[GIVEN RECORDS Boundary: Start]
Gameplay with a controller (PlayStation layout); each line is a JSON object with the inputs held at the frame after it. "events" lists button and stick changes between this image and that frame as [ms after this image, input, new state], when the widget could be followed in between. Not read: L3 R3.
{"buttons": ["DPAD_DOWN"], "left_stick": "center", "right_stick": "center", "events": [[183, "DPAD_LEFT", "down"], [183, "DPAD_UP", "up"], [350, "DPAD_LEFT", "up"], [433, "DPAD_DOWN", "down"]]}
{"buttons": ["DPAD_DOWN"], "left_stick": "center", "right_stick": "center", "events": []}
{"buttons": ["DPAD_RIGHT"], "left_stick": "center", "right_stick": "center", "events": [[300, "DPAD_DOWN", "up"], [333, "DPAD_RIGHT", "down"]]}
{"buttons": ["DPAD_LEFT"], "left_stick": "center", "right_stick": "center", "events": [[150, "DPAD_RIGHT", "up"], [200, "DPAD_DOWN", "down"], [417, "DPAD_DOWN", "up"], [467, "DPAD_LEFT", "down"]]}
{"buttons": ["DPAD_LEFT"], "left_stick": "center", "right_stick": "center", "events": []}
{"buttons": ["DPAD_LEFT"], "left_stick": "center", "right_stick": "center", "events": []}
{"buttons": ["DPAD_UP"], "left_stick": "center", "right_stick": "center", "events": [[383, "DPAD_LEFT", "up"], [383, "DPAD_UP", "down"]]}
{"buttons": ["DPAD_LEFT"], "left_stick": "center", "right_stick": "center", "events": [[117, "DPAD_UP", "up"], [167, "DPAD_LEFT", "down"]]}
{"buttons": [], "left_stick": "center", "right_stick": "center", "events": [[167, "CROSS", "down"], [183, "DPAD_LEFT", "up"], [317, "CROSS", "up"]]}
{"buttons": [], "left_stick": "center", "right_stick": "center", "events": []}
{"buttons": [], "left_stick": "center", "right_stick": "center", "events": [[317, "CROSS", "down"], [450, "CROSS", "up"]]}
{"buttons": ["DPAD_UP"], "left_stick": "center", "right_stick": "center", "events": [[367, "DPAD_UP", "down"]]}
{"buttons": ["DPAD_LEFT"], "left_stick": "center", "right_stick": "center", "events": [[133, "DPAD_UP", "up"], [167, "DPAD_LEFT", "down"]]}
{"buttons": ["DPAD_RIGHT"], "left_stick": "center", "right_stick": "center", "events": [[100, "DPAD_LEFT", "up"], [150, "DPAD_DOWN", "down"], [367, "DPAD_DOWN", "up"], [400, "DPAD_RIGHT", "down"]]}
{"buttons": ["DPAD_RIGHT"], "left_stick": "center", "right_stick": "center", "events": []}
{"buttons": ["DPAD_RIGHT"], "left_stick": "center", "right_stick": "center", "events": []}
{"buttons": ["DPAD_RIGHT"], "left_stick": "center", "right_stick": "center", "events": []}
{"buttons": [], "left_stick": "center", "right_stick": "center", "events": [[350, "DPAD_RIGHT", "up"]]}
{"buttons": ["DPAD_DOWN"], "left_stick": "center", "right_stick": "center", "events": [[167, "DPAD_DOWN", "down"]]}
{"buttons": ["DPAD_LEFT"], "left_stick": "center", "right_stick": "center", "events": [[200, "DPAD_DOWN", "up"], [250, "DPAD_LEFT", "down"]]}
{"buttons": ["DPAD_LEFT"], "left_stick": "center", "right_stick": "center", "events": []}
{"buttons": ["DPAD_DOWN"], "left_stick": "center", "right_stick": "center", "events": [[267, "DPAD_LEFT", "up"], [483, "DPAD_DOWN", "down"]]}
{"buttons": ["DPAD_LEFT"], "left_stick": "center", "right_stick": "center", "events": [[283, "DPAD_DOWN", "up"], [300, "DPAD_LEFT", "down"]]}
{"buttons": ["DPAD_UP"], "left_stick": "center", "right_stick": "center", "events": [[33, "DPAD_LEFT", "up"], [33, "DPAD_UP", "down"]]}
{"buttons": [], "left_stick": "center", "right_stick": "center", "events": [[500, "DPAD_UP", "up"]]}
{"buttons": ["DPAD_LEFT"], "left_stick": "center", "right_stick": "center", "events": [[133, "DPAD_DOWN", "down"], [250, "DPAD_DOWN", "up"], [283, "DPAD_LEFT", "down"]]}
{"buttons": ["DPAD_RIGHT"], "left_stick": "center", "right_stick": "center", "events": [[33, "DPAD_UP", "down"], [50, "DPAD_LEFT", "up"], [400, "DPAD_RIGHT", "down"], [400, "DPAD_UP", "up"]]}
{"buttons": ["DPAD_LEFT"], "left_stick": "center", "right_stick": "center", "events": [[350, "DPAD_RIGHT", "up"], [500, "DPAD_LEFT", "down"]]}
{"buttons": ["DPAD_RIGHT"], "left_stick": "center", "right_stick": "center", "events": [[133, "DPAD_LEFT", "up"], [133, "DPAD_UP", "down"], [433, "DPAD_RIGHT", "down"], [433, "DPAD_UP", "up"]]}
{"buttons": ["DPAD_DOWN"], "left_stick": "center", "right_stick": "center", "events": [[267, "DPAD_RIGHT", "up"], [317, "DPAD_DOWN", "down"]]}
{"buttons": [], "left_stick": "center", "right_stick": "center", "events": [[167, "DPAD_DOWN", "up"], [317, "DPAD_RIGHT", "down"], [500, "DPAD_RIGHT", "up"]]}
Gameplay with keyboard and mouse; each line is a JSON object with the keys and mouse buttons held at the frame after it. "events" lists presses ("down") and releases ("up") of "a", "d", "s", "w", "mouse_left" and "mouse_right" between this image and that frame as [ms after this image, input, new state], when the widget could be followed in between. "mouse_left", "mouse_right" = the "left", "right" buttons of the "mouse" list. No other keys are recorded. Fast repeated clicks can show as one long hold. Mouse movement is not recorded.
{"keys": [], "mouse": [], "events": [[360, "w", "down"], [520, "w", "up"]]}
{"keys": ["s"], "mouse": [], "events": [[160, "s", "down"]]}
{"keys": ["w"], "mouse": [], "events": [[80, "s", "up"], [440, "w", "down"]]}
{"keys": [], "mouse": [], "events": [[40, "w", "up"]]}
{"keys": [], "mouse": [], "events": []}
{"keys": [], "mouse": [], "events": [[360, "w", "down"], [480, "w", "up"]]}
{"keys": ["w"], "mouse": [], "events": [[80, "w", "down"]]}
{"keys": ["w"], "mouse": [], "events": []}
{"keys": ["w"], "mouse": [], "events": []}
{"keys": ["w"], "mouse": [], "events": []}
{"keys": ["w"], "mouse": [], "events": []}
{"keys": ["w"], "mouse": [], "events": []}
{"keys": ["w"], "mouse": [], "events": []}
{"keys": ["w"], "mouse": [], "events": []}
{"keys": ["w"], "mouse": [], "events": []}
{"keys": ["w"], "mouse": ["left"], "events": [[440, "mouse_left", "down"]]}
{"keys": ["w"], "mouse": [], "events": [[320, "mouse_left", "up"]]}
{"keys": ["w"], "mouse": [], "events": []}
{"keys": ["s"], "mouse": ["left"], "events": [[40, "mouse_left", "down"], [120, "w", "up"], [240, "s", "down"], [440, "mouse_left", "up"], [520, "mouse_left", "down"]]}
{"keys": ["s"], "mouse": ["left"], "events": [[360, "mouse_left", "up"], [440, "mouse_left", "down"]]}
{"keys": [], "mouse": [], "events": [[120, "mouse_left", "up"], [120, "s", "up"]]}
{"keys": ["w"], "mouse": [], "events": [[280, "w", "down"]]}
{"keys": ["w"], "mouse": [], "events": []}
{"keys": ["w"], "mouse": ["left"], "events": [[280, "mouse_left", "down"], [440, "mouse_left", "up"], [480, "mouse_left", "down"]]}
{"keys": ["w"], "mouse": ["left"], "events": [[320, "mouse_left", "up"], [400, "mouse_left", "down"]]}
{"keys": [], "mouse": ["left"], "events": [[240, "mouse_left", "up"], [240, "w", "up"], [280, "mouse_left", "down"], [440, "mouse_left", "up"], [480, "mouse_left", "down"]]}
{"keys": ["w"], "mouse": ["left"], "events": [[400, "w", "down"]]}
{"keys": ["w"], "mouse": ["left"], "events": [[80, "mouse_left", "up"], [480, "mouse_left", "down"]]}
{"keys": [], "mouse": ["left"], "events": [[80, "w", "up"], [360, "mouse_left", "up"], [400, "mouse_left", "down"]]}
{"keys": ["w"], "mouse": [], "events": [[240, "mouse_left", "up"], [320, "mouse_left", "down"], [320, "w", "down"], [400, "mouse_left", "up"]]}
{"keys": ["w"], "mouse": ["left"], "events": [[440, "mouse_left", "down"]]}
[GIVEN RECORDS Boundary: End]
WORK INSTRUCTION: Among the lines above, find those carrying the word "CROSS" and copy them out.

FINISHED TASK:
{"buttons": [], "left_stick": "center", "right_stick": "center", "events": [[167, "CROSS", "down"], [183, "DPAD_LEFT", "up"], [317, "CROSS", "up"]]}
{"buttons": [], "left_stick": "center", "right_stick": "center", "events": [[317, "CROSS", "down"], [450, "CROSS", "up"]]}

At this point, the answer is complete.